## What to do
Look below for the line containing "na webovou aplikaci</a>\". Reproduce it and every line after it exactly, and nothing more.

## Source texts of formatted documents
:::

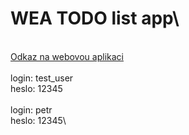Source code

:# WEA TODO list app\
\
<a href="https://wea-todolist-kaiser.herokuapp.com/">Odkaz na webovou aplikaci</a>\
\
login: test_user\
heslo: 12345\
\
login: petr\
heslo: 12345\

:::

## Your solution
<a href="https://wea-todolist-kaiser.herokuapp.com/">Odkaz na webovou aplikaci</a>\
\
login: test_user\
heslo: 12345\
\
login: petr\
heslo: 12345\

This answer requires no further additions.